Quando quella mattina il proprietario arrivò in albergo, non volle credere ai suoi occhi. Nella hall, infatti, c’era un ragazzetto di circa tredici anni che indossava la maglietta giallorossa della Roma e stava giocando a pallone, palleggiando contro il muro bianco, tra le poltrone e i divani del salottino. Il receptionist Nicola guardò, imbarazzato, gli occhi strabiliati del suo datore di lavoro ed esclamò:
“E’ un americano”.
“Gioca bene per essere un americano. Ma per quale accidenti di motivo sta giocando dentro al mio albergo?”
“Non sono riuscito a farlo smettere. C’ho provato, lo giuro. Ma quello smette un attimo e poi ricomincia. E’ proprio fissato con il calcio!”
Seduti sul divanetto c’erano un signore e una signora che fissavano il ragazzo con espressione quasi rassegnata.
“Sono i suoi genitori. Vengono da Minneapolis”, confermò Nicola.
Così il proprietario venne a sapere che il ragazzo, oltre che per il calcio, chiamato soccer negli Stati Uniti, era andato in fissa anche per la squadra della Roma e, in particolare, per il suo capitano, Francesco Totti. Lo aveva visto giocare l’anno precedente a Orlando, quando con la sua scuola era andato in visita a Disney World. La Roma infatti, oltre ad avere un presidente italo-americano, tal James Pallotta, ha anche la Disney tra gli sponsor e ogni fine anno è impegnata da contratto a partecipare ad un’esibizione dalle parti di Topolino e Company. Da allora il giovane aveva messo in croce i suoi poveri genitori e li aveva infine costretti a questo viaggio a Roma, non per vedere le magnificenze della città eterna come il Colosseo o la Fontana di Trevi ma bensì per incontrare il suo idolo calcistico.
“E’ stato un miracolo. Nostro figlio si è salvato da una leucemia giovanile. Ma ora vuole incontrare Totti. Come facciamo?”, gli domandò il papà.

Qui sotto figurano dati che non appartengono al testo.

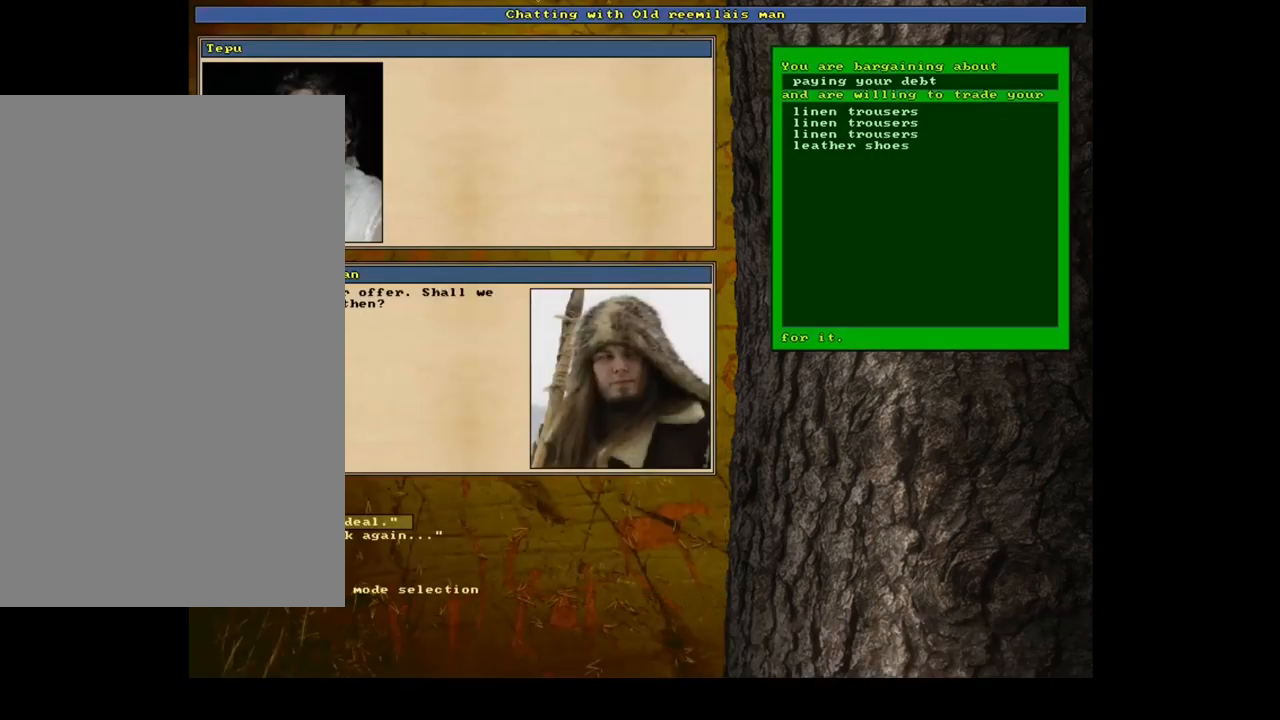
{"keys": [], "mouse": [], "events": []}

“A incontrare Totti? Non lo so”, rispose il proprietario. Poi, però, gli venne in mente che suo cugino faceva il giornalista per il Corriere dello Sport e, probabilmente, qualche entratura nell’ambiente doveva pure averla. Così fissò gli occhi disperati di quei due poveri genitori americani e disse: “Fatemi fare una telefonata”.

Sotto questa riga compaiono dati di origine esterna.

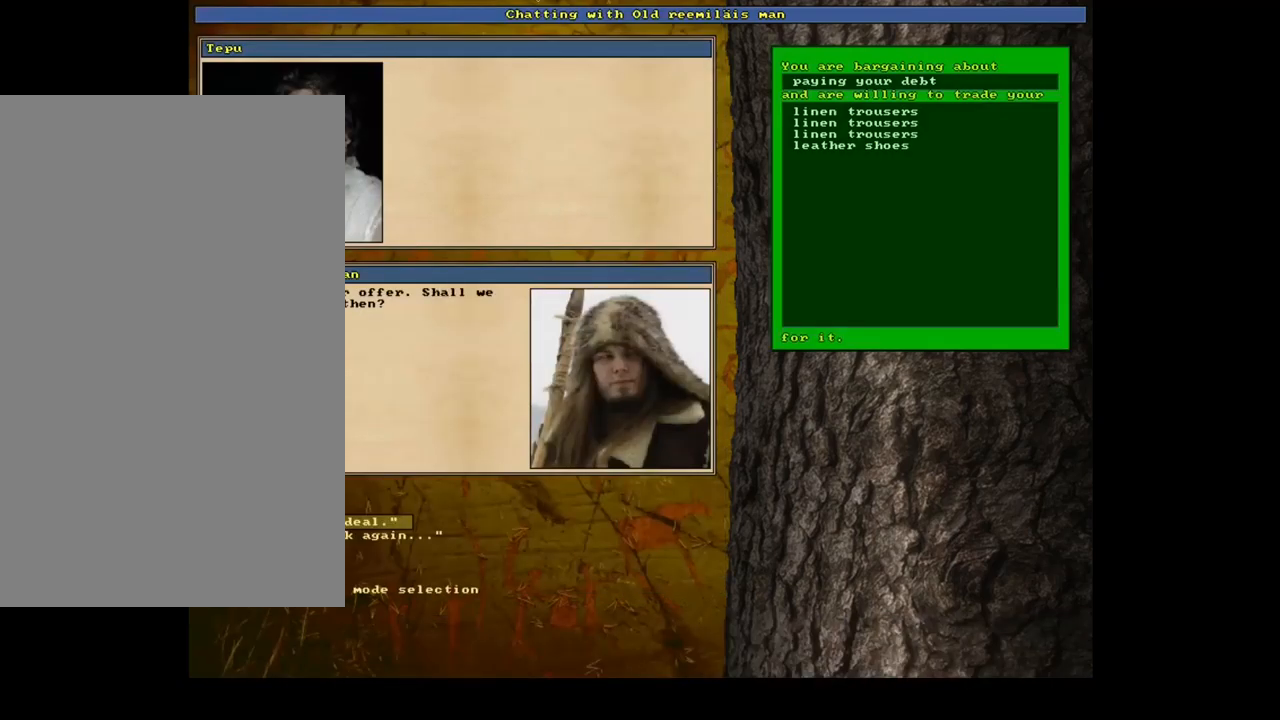
{"keys": [], "mouse": [], "events": [[200, "2", "down"], [317, "2", "up"]]}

Nel pomeriggio il gruppetto formato dal ragazzo, i suoi genitori e il gentilissimo proprietario si trovava davanti ai cancelli del centro sportivo della Roma in località Trigoria, dalle parti della Laurentina.
Il cugino giornalista era già lì ad aspettarli e li fece entrare.
Totti e compagni stavano svolgendo il loro consueto appuntamento pomeridiano. Il giornalista si avvicinò e sussurrò qualcosa nell’orecchio del capitano il quale prese sotto braccio il centrocampista statunitense Michael Bradley e, insieme, i due si avvicinarono al ragazzino, il quale strabuzzò gli occhi per l’entusiasmo. Totti parlava e Bradley faceva da interprete. E alla fine della conversazione Totti disse a bruciapelo. “Ti va di imparare il cucchiaio?”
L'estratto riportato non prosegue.